Towards a Foundation Model for Neural Network Wavefunctions
This work addresses the computational bottleneck in quantum chemistry for researchers, offering a potential foundation model to accelerate ab-initio energy calculations, though it is incremental as it builds on existing neural network wavefunction methods.
The authors tackled the high computational cost of optimizing neural network wavefunctions from scratch for each new quantum chemical system by proposing a novel ansatz that maps cheap Hartree-Fock orbitals to accurate neural network orbitals, enabling transfer learning from smaller fragments to larger compounds with minimal fine-tuning.
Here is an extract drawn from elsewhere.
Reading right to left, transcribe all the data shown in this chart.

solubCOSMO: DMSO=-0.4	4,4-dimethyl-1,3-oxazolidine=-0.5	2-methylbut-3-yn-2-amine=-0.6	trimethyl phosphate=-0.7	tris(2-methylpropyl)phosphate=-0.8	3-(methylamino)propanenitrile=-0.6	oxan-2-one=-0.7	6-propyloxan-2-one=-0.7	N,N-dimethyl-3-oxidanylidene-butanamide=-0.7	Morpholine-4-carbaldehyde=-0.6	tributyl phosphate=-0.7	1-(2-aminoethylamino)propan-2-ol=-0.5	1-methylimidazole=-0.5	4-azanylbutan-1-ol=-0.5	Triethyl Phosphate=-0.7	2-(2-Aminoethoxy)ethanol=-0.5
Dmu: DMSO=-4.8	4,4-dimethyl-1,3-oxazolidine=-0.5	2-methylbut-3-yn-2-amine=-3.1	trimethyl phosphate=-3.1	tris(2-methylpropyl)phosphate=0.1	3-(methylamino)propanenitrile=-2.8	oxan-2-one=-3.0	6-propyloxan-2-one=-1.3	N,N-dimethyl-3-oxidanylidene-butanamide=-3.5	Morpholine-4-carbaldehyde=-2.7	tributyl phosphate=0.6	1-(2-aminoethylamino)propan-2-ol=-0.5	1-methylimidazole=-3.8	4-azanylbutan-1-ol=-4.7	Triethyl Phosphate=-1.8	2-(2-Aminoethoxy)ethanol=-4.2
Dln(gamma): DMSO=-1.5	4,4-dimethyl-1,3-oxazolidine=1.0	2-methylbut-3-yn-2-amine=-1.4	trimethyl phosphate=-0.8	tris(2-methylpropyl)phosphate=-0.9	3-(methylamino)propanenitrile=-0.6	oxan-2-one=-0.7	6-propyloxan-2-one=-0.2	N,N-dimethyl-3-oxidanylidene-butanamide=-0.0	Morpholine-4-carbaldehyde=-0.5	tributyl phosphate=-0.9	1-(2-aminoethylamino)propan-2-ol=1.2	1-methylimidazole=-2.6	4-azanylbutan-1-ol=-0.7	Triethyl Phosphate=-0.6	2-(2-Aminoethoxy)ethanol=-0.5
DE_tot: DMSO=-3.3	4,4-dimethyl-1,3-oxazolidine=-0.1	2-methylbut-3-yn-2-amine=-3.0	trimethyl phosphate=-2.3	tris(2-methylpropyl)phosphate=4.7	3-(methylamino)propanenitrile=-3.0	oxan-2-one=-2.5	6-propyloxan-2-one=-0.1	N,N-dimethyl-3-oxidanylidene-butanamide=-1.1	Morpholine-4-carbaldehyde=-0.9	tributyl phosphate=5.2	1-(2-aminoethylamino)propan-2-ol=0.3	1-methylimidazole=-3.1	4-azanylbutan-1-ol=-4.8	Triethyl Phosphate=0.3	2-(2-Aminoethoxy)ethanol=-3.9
Deep neural networks have become a highly accurate and powerful wavefunction ansatz in combination with variational Monte Carlo methods for solving the electronic Schrödinger equation. However, despite their success and favorable scaling, these methods are still computationally too costly for wide adoption. A significant obstacle is the requirement to optimize the wavefunction from scratch for each new system, thus requiring long optimization. In this work, we propose a novel neural network ansatz, which effectively maps uncorrelated, computationally cheap Hartree-Fock orbitals, to correlated, high-accuracy neural network orbitals. This ansatz is inherently capable of learning a single wavefunction across multiple compounds and geometries, as we demonstrate by successfully transferring a wavefunction model pre-trained on smaller fragments to larger compounds. Furthermore, we provide ample experimental evidence to support the idea that extensive pre-training of a such a generalized wavefunction model across different compounds and geometries could lead to a foundation wavefunction model. Such a model could yield high-accuracy ab-initio energies using only minimal computational effort for fine-tuning and evaluation of observables.